# Exercise:
Word for word, transcribe the lines from the one containing "Deixe um comentário" through the end of the entries, both included, and nothing else.

____________

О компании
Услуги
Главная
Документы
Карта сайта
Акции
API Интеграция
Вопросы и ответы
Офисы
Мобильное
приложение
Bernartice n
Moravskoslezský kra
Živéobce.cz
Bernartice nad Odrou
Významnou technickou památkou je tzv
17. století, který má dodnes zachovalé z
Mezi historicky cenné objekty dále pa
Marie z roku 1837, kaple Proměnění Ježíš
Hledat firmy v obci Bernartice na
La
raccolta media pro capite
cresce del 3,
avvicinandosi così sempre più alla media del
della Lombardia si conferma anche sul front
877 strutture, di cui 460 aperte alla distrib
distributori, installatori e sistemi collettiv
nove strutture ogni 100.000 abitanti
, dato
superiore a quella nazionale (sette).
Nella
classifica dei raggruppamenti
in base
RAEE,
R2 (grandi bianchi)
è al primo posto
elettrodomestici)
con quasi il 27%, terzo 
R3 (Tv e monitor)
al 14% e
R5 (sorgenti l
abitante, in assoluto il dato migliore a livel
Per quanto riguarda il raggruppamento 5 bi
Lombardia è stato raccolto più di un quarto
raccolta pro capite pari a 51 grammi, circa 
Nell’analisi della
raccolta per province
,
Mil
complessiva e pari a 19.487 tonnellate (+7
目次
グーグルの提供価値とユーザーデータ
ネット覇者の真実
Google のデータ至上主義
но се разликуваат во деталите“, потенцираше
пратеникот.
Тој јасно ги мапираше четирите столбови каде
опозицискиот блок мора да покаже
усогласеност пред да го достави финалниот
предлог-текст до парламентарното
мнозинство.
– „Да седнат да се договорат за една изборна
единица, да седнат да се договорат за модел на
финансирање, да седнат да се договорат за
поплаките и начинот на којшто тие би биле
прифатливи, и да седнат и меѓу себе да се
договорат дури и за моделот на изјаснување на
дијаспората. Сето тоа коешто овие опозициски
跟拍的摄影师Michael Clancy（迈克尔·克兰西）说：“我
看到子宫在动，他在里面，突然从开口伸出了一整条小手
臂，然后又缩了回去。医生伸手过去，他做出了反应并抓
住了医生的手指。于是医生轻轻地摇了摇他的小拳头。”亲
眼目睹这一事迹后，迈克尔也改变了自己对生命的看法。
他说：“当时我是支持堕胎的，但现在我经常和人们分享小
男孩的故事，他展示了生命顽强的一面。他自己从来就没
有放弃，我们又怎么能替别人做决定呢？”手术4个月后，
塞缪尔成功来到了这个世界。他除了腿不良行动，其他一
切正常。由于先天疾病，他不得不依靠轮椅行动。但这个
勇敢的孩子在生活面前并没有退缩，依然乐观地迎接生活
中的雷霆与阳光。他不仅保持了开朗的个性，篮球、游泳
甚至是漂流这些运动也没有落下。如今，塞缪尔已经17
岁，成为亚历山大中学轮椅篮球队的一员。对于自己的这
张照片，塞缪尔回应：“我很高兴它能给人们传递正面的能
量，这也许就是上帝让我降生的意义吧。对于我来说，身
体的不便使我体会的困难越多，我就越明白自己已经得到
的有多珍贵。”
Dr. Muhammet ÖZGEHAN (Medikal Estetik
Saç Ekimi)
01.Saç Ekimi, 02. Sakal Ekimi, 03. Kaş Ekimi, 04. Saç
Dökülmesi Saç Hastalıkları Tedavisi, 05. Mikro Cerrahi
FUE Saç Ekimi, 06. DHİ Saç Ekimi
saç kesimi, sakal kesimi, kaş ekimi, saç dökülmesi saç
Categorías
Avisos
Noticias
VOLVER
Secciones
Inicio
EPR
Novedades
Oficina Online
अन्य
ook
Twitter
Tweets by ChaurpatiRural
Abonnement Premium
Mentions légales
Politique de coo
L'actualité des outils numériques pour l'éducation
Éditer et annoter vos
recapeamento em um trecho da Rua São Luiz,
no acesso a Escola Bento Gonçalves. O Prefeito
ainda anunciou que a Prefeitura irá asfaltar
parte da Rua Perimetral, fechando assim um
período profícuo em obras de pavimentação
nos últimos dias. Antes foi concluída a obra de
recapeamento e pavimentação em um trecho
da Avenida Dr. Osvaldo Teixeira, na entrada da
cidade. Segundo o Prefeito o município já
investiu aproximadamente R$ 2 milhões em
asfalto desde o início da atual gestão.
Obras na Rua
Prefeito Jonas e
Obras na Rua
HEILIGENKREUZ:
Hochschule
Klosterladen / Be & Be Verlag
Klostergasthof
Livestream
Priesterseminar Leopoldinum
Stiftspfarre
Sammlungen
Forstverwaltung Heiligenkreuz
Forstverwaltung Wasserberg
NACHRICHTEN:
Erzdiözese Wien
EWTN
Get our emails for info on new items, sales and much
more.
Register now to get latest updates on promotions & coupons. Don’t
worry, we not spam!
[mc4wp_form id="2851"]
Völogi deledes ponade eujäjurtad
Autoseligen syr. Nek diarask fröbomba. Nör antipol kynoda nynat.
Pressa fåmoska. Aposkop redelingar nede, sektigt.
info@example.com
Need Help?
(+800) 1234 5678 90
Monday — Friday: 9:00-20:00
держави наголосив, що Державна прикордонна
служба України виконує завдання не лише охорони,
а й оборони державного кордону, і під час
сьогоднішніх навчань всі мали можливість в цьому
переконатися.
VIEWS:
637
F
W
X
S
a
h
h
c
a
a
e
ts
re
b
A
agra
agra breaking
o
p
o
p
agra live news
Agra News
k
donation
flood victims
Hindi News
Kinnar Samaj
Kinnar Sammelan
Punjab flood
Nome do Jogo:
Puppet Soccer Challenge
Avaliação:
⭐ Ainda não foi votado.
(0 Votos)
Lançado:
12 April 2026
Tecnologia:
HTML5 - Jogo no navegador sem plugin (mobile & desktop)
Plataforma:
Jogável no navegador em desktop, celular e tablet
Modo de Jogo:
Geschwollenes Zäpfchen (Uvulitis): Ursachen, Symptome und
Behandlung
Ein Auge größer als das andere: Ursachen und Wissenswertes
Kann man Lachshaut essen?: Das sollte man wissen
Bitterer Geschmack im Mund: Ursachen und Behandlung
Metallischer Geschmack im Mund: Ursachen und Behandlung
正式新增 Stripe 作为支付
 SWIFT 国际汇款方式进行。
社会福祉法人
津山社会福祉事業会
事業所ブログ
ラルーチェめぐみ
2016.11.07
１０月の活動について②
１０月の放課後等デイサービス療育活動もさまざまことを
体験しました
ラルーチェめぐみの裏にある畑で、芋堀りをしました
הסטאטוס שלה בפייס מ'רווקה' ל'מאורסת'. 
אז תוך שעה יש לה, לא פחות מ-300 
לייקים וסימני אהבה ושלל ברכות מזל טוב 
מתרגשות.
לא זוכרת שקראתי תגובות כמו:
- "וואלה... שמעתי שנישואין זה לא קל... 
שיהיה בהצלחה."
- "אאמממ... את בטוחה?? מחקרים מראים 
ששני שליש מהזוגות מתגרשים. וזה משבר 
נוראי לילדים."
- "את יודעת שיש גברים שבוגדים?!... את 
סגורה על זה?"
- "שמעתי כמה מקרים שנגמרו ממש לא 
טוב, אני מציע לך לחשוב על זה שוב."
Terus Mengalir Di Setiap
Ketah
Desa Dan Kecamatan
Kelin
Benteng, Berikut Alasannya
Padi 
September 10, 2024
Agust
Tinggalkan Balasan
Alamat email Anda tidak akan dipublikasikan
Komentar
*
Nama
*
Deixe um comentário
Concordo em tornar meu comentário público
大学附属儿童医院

____________

# Answer:
Deixe um comentário
Concordo em tornar meu comentário público
大学附属儿童医院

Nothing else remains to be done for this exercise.